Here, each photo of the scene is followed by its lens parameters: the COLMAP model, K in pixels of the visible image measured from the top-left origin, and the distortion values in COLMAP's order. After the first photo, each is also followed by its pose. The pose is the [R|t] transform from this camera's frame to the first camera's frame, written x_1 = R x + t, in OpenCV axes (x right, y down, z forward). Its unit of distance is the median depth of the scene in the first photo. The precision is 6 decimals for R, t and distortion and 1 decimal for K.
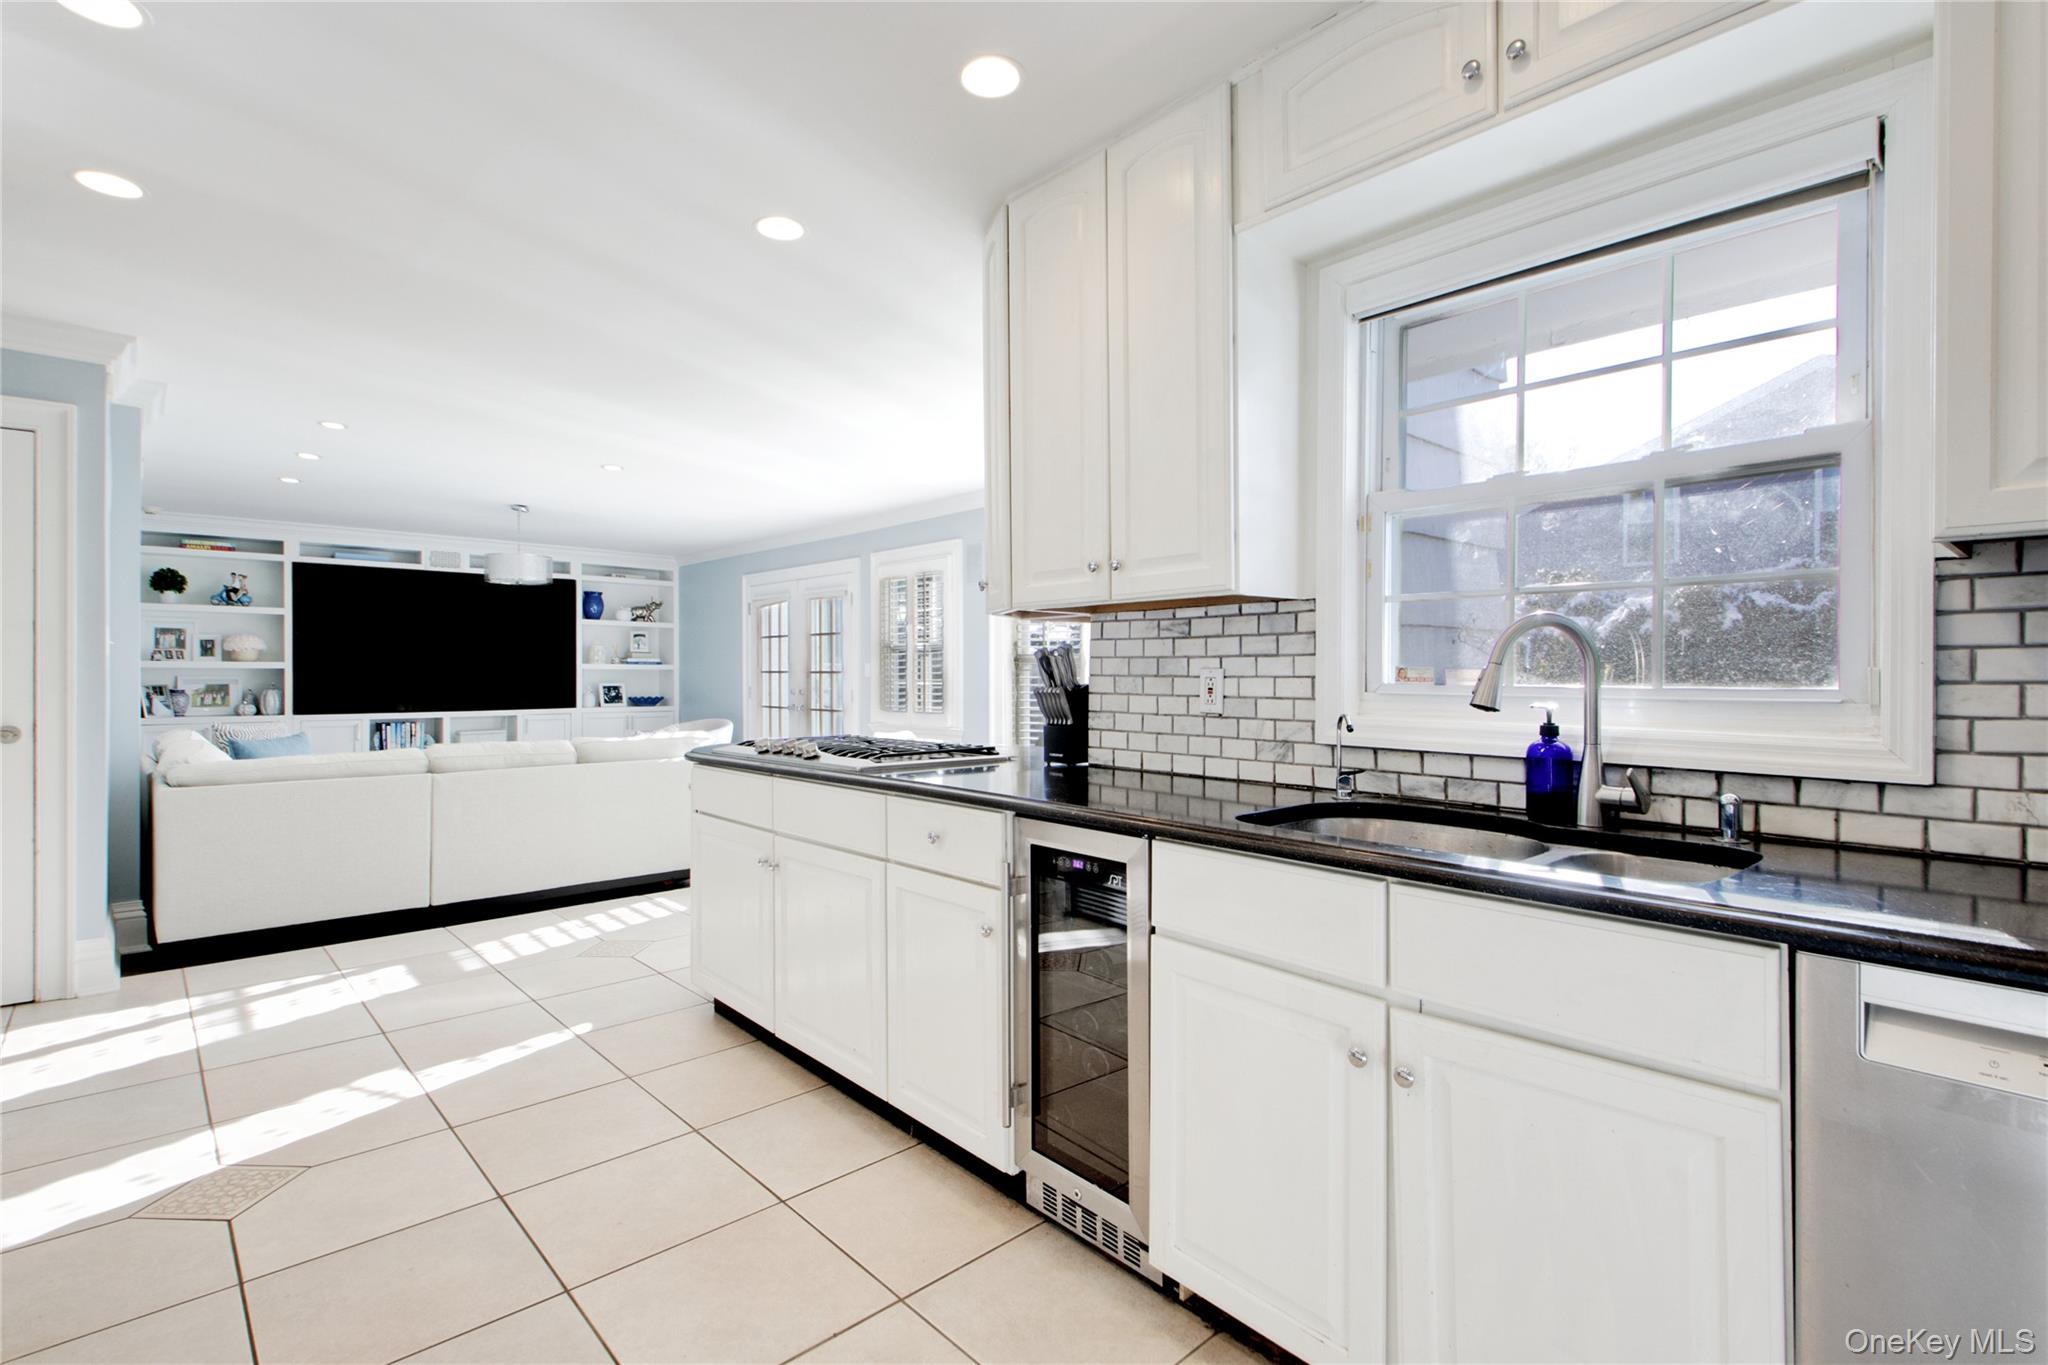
lens RADIAL K [[960.9, 0, 1043.0], [0, 960.9, 685.3], [0, 0, 1]] dist [-0.007310, -0.006590]
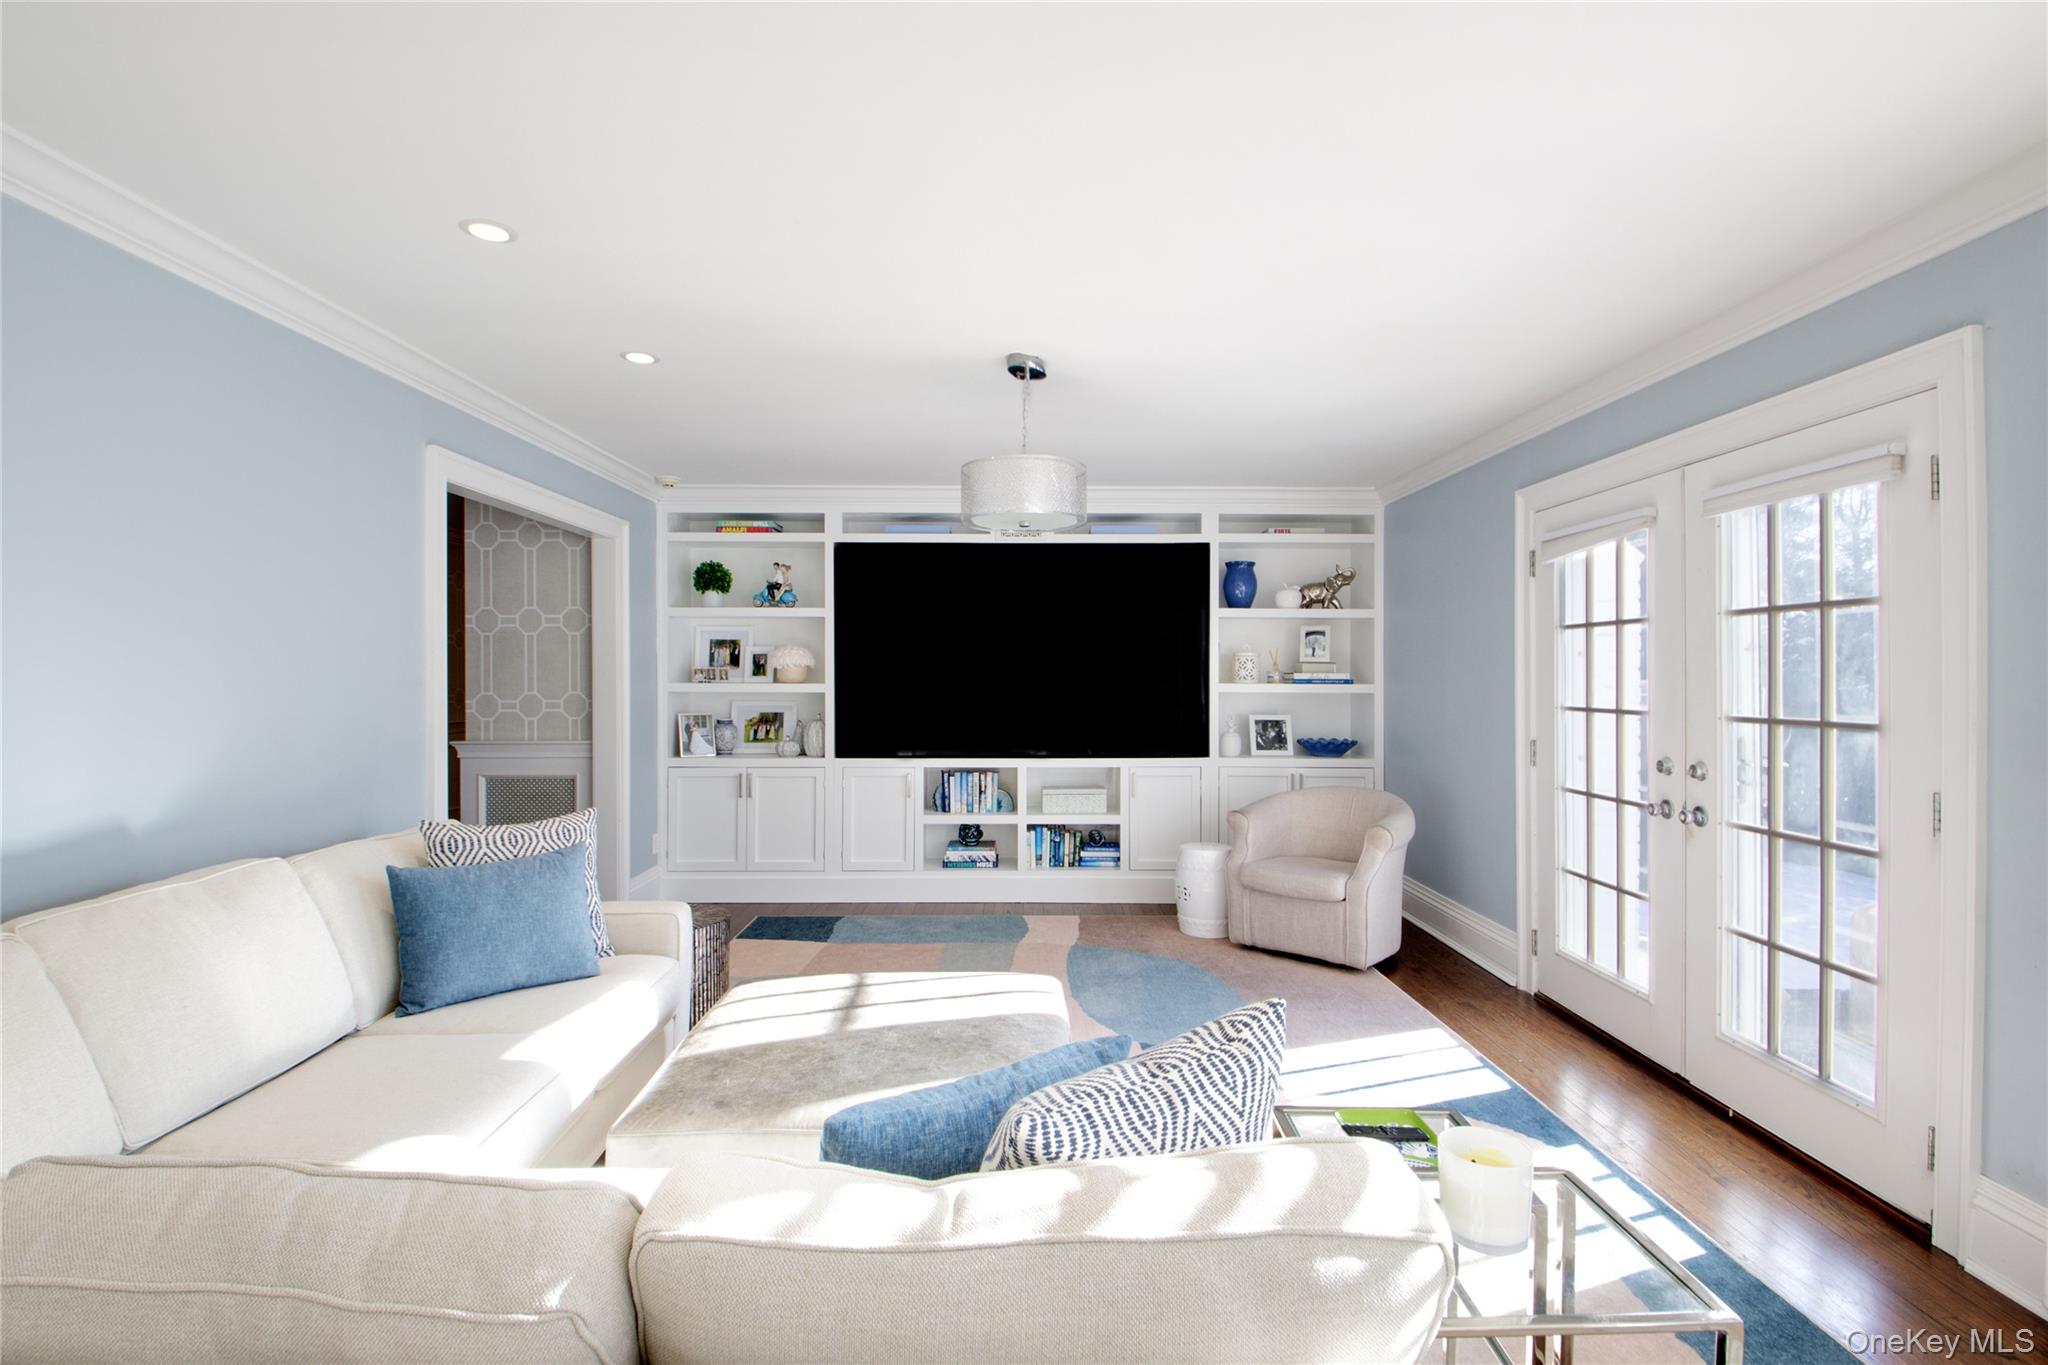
lens RADIAL K [[960.9, 0, 1038.8], [0, 960.9, 683.9], [0, 0, 1]] dist [-0.007310, -0.006590]
pose [[0.744147, 0.004525, -0.668001, -0.196863], [-0.007489, 0.999971, -0.001568, -0.023890], [0.667974, 0.006170, 0.744159, 0.568280]]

####################

§ WHAT IS NEEDED
Should there be pictures in the data, leave them out and return the rest exactly.

§ TASK SOLUTION
Here, each photo of the scene is followed by its lens parameters: the COLMAP model, K in pixels of the visible image measured from the top-left origin, and the distortion values in COLMAP's order. After the first photo, each is also followed by its pose. The pose is the [R|t] transform from this camera's frame to the first camera's frame, written x_1 = R x + t, in OpenCV axes (x right, y down, z forward). Its unit of distance is the median depth of the scene in the first photo. The precision is 6 decimals for R, t and distortion and 1 decimal for K.
lens RADIAL K [[960.9, 0, 1043.0], [0, 960.9, 685.3], [0, 0, 1]] dist [-0.007310, -0.006590]
lens RADIAL K [[960.9, 0, 1038.8], [0, 960.9, 683.9], [0, 0, 1]] dist [-0.007310, -0.006590]
pose [[0.744147, 0.004525, -0.668001, -0.196863], [-0.007489, 0.999971, -0.001568, -0.023890], [0.667974, 0.006170, 0.744159, 0.568280]]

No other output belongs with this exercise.